━━━ Material for the task ━━━

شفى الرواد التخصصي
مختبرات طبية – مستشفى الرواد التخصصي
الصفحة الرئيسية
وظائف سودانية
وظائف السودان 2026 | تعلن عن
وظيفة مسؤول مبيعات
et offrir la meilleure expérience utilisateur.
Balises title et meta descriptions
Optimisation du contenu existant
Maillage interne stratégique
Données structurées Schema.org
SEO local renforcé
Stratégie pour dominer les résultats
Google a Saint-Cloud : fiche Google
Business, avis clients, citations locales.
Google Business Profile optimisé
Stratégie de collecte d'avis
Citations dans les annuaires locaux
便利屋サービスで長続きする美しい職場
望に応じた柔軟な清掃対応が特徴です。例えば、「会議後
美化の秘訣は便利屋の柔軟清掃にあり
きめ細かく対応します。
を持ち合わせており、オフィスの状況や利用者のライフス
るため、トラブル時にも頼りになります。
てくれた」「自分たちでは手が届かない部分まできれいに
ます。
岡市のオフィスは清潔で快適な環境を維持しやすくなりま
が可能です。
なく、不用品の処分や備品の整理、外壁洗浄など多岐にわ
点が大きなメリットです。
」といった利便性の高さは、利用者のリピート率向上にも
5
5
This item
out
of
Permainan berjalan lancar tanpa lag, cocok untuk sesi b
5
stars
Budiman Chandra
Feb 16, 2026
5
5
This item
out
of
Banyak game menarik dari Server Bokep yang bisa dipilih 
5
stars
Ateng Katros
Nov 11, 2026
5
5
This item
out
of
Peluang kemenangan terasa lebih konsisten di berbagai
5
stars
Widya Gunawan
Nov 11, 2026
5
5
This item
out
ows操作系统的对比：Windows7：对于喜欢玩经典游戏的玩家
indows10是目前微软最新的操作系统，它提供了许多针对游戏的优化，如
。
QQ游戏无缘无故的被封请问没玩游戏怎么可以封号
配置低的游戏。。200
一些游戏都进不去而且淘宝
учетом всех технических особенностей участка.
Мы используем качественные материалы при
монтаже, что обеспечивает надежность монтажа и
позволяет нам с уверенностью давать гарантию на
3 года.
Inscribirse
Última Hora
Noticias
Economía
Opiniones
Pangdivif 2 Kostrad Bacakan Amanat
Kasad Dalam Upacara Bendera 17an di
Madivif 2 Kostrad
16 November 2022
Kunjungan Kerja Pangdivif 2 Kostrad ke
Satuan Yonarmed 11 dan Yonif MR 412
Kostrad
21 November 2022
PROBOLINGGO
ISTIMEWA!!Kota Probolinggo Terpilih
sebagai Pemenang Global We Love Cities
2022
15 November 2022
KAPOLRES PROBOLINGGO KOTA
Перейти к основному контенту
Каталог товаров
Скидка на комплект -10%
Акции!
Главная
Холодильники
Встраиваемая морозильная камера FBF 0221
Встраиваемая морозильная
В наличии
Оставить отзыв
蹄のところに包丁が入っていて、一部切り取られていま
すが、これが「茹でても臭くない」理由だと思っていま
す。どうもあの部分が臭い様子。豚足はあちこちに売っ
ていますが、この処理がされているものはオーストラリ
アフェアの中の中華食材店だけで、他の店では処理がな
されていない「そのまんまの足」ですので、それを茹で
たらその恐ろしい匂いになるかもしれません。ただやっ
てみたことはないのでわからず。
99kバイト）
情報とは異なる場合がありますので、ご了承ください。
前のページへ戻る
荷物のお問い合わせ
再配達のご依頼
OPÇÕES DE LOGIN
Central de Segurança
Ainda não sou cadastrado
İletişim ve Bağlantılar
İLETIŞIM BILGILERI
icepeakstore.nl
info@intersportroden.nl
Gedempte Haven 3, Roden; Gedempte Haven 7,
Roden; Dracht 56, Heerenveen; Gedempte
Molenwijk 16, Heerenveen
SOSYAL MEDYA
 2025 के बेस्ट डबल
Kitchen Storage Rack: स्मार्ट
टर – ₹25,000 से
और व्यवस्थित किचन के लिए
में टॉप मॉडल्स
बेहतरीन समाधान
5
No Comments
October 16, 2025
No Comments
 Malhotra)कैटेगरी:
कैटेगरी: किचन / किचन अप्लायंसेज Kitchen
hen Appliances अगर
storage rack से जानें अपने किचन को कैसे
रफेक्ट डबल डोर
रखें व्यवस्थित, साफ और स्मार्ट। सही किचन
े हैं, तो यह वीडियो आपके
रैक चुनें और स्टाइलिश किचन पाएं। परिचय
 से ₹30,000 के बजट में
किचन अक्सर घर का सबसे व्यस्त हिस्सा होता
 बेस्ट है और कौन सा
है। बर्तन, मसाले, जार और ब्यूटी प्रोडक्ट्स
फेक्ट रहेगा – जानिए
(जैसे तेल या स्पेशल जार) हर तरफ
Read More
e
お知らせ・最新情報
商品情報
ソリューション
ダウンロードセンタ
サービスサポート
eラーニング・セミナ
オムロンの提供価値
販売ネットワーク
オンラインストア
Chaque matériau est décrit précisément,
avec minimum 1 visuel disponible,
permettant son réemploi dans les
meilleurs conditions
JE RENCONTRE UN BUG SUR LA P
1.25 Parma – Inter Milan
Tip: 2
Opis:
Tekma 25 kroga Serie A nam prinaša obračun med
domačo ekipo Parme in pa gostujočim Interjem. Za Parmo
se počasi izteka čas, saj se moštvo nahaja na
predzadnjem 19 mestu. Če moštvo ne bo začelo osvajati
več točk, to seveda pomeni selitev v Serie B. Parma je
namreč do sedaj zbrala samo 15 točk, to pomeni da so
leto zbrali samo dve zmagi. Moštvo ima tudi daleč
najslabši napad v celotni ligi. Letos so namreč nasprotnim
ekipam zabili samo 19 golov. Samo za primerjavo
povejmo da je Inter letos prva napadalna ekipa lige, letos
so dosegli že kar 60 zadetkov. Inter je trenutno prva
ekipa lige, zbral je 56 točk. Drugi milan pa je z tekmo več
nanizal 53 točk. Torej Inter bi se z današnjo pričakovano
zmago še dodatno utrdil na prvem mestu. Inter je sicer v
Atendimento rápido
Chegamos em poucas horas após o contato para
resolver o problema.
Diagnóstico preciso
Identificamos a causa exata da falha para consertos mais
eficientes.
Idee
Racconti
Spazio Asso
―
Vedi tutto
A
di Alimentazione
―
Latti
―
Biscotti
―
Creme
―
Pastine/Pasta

━━━

• Required action
The full data, transcribed without change, is the expected answer.

• Written answer
شفى الرواد التخصصي
مختبرات طبية – مستشفى الرواد التخصصي
الصفحة الرئيسية
وظائف سودانية
وظائف السودان 2026 | تعلن عن
وظيفة مسؤول مبيعات
et offrir la meilleure expérience utilisateur.
Balises title et meta descriptions
Optimisation du contenu existant
Maillage interne stratégique
Données structurées Schema.org
SEO local renforcé
Stratégie pour dominer les résultats
Google a Saint-Cloud : fiche Google
Business, avis clients, citations locales.
Google Business Profile optimisé
Stratégie de collecte d'avis
Citations dans les annuaires locaux
便利屋サービスで長続きする美しい職場
望に応じた柔軟な清掃対応が特徴です。例えば、「会議後
美化の秘訣は便利屋の柔軟清掃にあり
きめ細かく対応します。
を持ち合わせており、オフィスの状況や利用者のライフス
るため、トラブル時にも頼りになります。
てくれた」「自分たちでは手が届かない部分まできれいに
ます。
岡市のオフィスは清潔で快適な環境を維持しやすくなりま
が可能です。
なく、不用品の処分や備品の整理、外壁洗浄など多岐にわ
点が大きなメリットです。
」といった利便性の高さは、利用者のリピート率向上にも
5
5
This item
out
of
Permainan berjalan lancar tanpa lag, cocok untuk sesi b
5
stars
Budiman Chandra
Feb 16, 2026
5
5
This item
out
of
Banyak game menarik dari Server Bokep yang bisa dipilih 
5
stars
Ateng Katros
Nov 11, 2026
5
5
This item
out
of
Peluang kemenangan terasa lebih konsisten di berbagai
5
stars
Widya Gunawan
Nov 11, 2026
5
5
This item
out
ows操作系统的对比：Windows7：对于喜欢玩经典游戏的玩家
indows10是目前微软最新的操作系统，它提供了许多针对游戏的优化，如
。
QQ游戏无缘无故的被封请问没玩游戏怎么可以封号
配置低的游戏。。200
一些游戏都进不去而且淘宝
учетом всех технических особенностей участка.
Мы используем качественные материалы при
монтаже, что обеспечивает надежность монтажа и
позволяет нам с уверенностью давать гарантию на
3 года.
Inscribirse
Última Hora
Noticias
Economía
Opiniones
Pangdivif 2 Kostrad Bacakan Amanat
Kasad Dalam Upacara Bendera 17an di
Madivif 2 Kostrad
16 November 2022
Kunjungan Kerja Pangdivif 2 Kostrad ke
Satuan Yonarmed 11 dan Yonif MR 412
Kostrad
21 November 2022
PROBOLINGGO
ISTIMEWA!!Kota Probolinggo Terpilih
sebagai Pemenang Global We Love Cities
2022
15 November 2022
KAPOLRES PROBOLINGGO KOTA
Перейти к основному контенту
Каталог товаров
Скидка на комплект -10%
Акции!
Главная
Холодильники
Встраиваемая морозильная камера FBF 0221
Встраиваемая морозильная
В наличии
Оставить отзыв
蹄のところに包丁が入っていて、一部切り取られていま
すが、これが「茹でても臭くない」理由だと思っていま
す。どうもあの部分が臭い様子。豚足はあちこちに売っ
ていますが、この処理がされているものはオーストラリ
アフェアの中の中華食材店だけで、他の店では処理がな
されていない「そのまんまの足」ですので、それを茹で
たらその恐ろしい匂いになるかもしれません。ただやっ
てみたことはないのでわからず。
99kバイト）
情報とは異なる場合がありますので、ご了承ください。
前のページへ戻る
荷物のお問い合わせ
再配達のご依頼
OPÇÕES DE LOGIN
Central de Segurança
Ainda não sou cadastrado
İletişim ve Bağlantılar
İLETIŞIM BILGILERI
icepeakstore.nl
info@intersportroden.nl
Gedempte Haven 3, Roden; Gedempte Haven 7,
Roden; Dracht 56, Heerenveen; Gedempte
Molenwijk 16, Heerenveen
SOSYAL MEDYA
 2025 के बेस्ट डबल
Kitchen Storage Rack: स्मार्ट
टर – ₹25,000 से
और व्यवस्थित किचन के लिए
में टॉप मॉडल्स
बेहतरीन समाधान
5
No Comments
October 16, 2025
No Comments
 Malhotra)कैटेगरी:
कैटेगरी: किचन / किचन अप्लायंसेज Kitchen
hen Appliances अगर
storage rack से जानें अपने किचन को कैसे
रफेक्ट डबल डोर
रखें व्यवस्थित, साफ और स्मार्ट। सही किचन
े हैं, तो यह वीडियो आपके
रैक चुनें और स्टाइलिश किचन पाएं। परिचय
 से ₹30,000 के बजट में
किचन अक्सर घर का सबसे व्यस्त हिस्सा होता
 बेस्ट है और कौन सा
है। बर्तन, मसाले, जार और ब्यूटी प्रोडक्ट्स
फेक्ट रहेगा – जानिए
(जैसे तेल या स्पेशल जार) हर तरफ
Read More
e
お知らせ・最新情報
商品情報
ソリューション
ダウンロードセンタ
サービスサポート
eラーニング・セミナ
オムロンの提供価値
販売ネットワーク
オンラインストア
Chaque matériau est décrit précisément,
avec minimum 1 visuel disponible,
permettant son réemploi dans les
meilleurs conditions
JE RENCONTRE UN BUG SUR LA P
1.25 Parma – Inter Milan
Tip: 2
Opis:
Tekma 25 kroga Serie A nam prinaša obračun med
domačo ekipo Parme in pa gostujočim Interjem. Za Parmo
se počasi izteka čas, saj se moštvo nahaja na
predzadnjem 19 mestu. Če moštvo ne bo začelo osvajati
več točk, to seveda pomeni selitev v Serie B. Parma je
namreč do sedaj zbrala samo 15 točk, to pomeni da so
leto zbrali samo dve zmagi. Moštvo ima tudi daleč
najslabši napad v celotni ligi. Letos so namreč nasprotnim
ekipam zabili samo 19 golov. Samo za primerjavo
povejmo da je Inter letos prva napadalna ekipa lige, letos
so dosegli že kar 60 zadetkov. Inter je trenutno prva
ekipa lige, zbral je 56 točk. Drugi milan pa je z tekmo več
nanizal 53 točk. Torej Inter bi se z današnjo pričakovano
zmago še dodatno utrdil na prvem mestu. Inter je sicer v
Atendimento rápido
Chegamos em poucas horas após o contato para
resolver o problema.
Diagnóstico preciso
Identificamos a causa exata da falha para consertos mais
eficientes.
Idee
Racconti
Spazio Asso
―
Vedi tutto
A
di Alimentazione
―
Latti
―
Biscotti
―
Creme
―
Pastine/Pasta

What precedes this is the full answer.